Bari, Teatro Petruzzelli, 8 febbraio 2014

Il Teatro Petruzzelli suscita palpitazioni, forse incute anche un certo timore reverenziale per il suo drammatico vissuto, tant’è che Paolo Fresu, con malcelata emozione, l’ha detto quasi da subito, rimarcando quanto fosse onorato di calcare le assi di un palco storico (che rimane solo nella memoria, purtroppo, e non più nella struttura) con un artista della levatura di Jaques Morelenbaum.

Un’occasione d’oro per il pubblico barese che ha affollato, senza sfiorare il sold out, il  politeama, perché Fresu e Morelenbaum non fanno di certo coppia fissa: è la seconda volta che intrecciano i loro strumenti, dopo l’esperienza del festival Time In Jazz di Berchidda.

Nessuna voce, neanche fuori campo, li introduce. Entrambi arrivano con passo lesto e scrosciano gli applausi convinti di un pubblico che li reclamava già da mezz’ora.

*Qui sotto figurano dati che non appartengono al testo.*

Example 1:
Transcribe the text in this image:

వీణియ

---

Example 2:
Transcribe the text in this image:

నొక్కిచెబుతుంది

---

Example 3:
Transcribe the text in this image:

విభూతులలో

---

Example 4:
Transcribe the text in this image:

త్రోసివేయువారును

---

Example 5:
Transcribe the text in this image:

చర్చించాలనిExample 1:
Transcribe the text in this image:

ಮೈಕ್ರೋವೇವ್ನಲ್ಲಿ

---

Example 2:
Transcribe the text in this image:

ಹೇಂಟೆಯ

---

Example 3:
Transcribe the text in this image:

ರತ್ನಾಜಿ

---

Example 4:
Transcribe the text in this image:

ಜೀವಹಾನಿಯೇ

I due si studiano, si accarezzano: Morelenbaum prende confidenza con il suono, con la punteggiatura ritmica, sostenendo con un pedale armonioso le folate di Fresu, che mette subito in chiaro quanto avrebbe giocato con le sue diavolerie elettroniche, sovraincidendo anche il battere della sua mano sulla tromba. Un filo rosso che terrà testa per le quasi due ore di concerto, ma senza mai cadere nella banalità. Alma, tratta dall’album del trombettista sardo con Omar Sosa e con tre cadeau di Morelenbaum, apre una finestra dalla quale arriva aria frizzante. La melodia padroneggia Martango, brano che appartiene alla colonna sonora, firmata da Fresu, del film Vinodentro. E l’iniziale camerismo sfocia in una metamorfosi fatta di un inaspettato groove, con la tromba che diventa strumento ritmico e libera folate improvvisative brevi e intense.

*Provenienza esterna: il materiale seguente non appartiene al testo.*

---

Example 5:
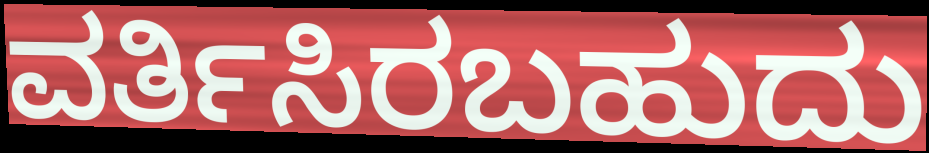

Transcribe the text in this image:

ವರ್ತಿಸಿರಬಹುದು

Corcovado è lasciata alle sapienti mani del violoncellista brasiliano, che la scompone e ricompone mantenendo alto il riferimento armonico, ma parcellizzando quello melodico, fino a consegnarne le inconfondibili tracce al flicorno di Fresu, lì dove prende forma in tutta la sua immortale bellezza. Appoggiature, lunghe frasi in semicrome, attacchi precisi, delicatezza sapidamente alternata a un fraseggio breve e intenso marchiano a fuoco anche il lento valzer della romanza pucciniana Quando me’n vo. Le ombreggiature di Morelenbaum sono di un’assoluta precisione e incidono l’aria per bellezza e cura del particolare, tanto negli obbligati, quanto nei momenti di improvvisazione, come il suo solipsitico volo attraverso le note di Vinicius de Moraes prima, e la coppia Tom Jobim – Chico Buarque  con Retrato em branco e preto dopo, dove emerge tutto il suo amore per il patrimonio musicale brasiliano. L’elettronica è sempre presente, ma non sovrasta nulla e nessuno: Fresu la plasma a suo piacimento, la piega allorquando lascia emergere con grande nitore il suo bagaglio tecnico con un solo in respirazione circolare con la nota che lacera l’aria. Ar livre firmata da Morelenbaum, e una marziale gavotte bretone reinterpretata dalla tromba sordinata di Fresu, precedono il bis, una personale dedica del trombettista a Federico Fellini: Elogio della lentezza, melodia di sedici battute che accarezza il pubblico del Petruzzelli.